就像是卸下了一个沉重了七年的包袱。傍晚,门铃又响了。我以为是沈屹,打开门,
却是哭得梨花带雨的沈越。“年年,你听我解释!”他一把抓住我的手,眼睛通红,
“我妈说的话你别往心里去,她就是那个脾气!我爱的是你,我只想跟你在一起!
”我看着他这副深情款款的样子,只觉得恶心。“沈越,我们已经分手了。
”我用力甩开他的手,语气冰冷。“不!我不同意!”他激动地想抱住我,“年年,
我知道错了!你再给我一次机会好不好?我们七年的感情,不能就这么算了!”“七年?
”我笑了,“沈越,你扪心自问,这七年,你对我,有过半分真心吗?”他愣住了。
“你送我的星空裙,是沈屹买的。

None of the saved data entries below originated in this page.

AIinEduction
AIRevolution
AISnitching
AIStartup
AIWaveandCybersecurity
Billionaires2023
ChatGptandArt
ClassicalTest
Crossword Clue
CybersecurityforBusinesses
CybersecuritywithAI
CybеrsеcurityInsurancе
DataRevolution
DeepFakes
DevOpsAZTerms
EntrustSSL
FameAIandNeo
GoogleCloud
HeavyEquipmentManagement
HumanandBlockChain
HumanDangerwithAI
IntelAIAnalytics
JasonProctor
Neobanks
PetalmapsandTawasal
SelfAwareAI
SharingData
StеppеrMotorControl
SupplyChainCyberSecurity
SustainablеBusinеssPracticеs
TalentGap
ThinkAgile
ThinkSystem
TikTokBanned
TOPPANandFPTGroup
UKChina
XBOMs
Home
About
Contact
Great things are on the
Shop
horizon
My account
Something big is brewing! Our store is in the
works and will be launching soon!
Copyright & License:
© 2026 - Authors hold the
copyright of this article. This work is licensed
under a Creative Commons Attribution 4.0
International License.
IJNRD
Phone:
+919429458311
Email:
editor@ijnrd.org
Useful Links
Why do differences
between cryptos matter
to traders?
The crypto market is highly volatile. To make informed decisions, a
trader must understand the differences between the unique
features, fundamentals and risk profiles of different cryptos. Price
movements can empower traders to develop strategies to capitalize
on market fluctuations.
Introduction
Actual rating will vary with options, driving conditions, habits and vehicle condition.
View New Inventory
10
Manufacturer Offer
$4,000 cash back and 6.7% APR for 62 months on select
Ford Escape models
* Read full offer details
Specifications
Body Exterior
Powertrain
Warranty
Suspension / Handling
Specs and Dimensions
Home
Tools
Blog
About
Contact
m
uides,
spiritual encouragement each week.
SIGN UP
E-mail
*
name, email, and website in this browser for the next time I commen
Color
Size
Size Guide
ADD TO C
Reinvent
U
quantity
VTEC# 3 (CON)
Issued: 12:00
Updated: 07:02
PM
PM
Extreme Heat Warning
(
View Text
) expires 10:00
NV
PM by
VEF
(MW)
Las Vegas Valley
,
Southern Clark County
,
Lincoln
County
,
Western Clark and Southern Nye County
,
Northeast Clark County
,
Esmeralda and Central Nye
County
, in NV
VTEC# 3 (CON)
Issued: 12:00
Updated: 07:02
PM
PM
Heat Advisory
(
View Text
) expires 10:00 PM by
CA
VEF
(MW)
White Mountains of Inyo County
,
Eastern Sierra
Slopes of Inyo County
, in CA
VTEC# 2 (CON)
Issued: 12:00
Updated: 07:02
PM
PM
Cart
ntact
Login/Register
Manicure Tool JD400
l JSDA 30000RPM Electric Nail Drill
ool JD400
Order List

”“你送我的设计丛书,是沈屹拍的。
”“就连我生病时喝的粥,都是沈屹熬的。”“沈越,你就像一个蹩脚的演员,
拿着别人的剧本,念着别人的台词,演了七年的深情。”“你不累吗?”我的每一句话,
都像一记耳光,狠狠地扇在他的脸上。沈越的脸色,从涨红,到惨白,最后变得灰败。
他踉跄着后退一步,难以置信地看着我。“你……你怎么会知道?”“若要人不知,
除非己莫为。”我不想再跟他废话,准备关门。他却突然发了疯似的扑过来,死死抵住门。
“是哥!是哥告诉你的对不对!”他双目赤红,状若癫狂,“他为什么要这么做!
他为什么要抢我的人!”“他不是抢。”一道清冷的声音,从沈越身后传来。沈屹不知何时,
出现在了楼道里。他穿着一身黑色大衣,身姿笔挺,气场迫人。他一步步走过来,每一步,
都像是踩在沈越的自尊上。“我只是,拿回本就属于我的东西。”沈屹走到我身边,
自然地将我护在身后,看着沈越,眼神冷得像冰。“你不要的宝贝,总有人会捧在手心。
”4沈越被沈屹这句话刺激得彻底失去了理智。他像一头被激怒的公牛,
冲着沈屹嘶吼:“什么叫属于你的东西!周年是我的女朋友!我们在一起七年了!
”“是前女友。”沈屹淡淡纠正。“那也是我的!”沈越的拳头握得咯咯作响,“哥,
你不能这么对我!我们是亲兄弟!”“正因为是亲兄弟,我才给了你七年时间。
”沈屹的语气里,透着一丝不易察觉的疲惫和失望,“我以为,你会好好珍惜她。
”“我……”沈越语塞,气焰瞬间矮了半截。“你没有。”沈屹替他说了下去,
“你享受着她对你的好,心安理得地接受着我的‘帮助’,却在她最需要你的时候,
选择了沉默。”“沈越,你配不上她。”最后五个字,像一把重锤,
狠狠地砸在了沈越的心上。他彻底崩溃了,蹲在地上,像个被抢了糖果的孩子,嚎啕大哭。
我看着这一幕,心里没有半分波澜。迟来的深情,比草都贱。沈屹没有再看他,
而是转身对我说道:“我送你回去。”他的语气很自然,仿佛我们已经认识了很久。
我没有拒绝。有他在,至少可以挡掉沈越的纠缠。我们一前一后地走着,谁都没有说话。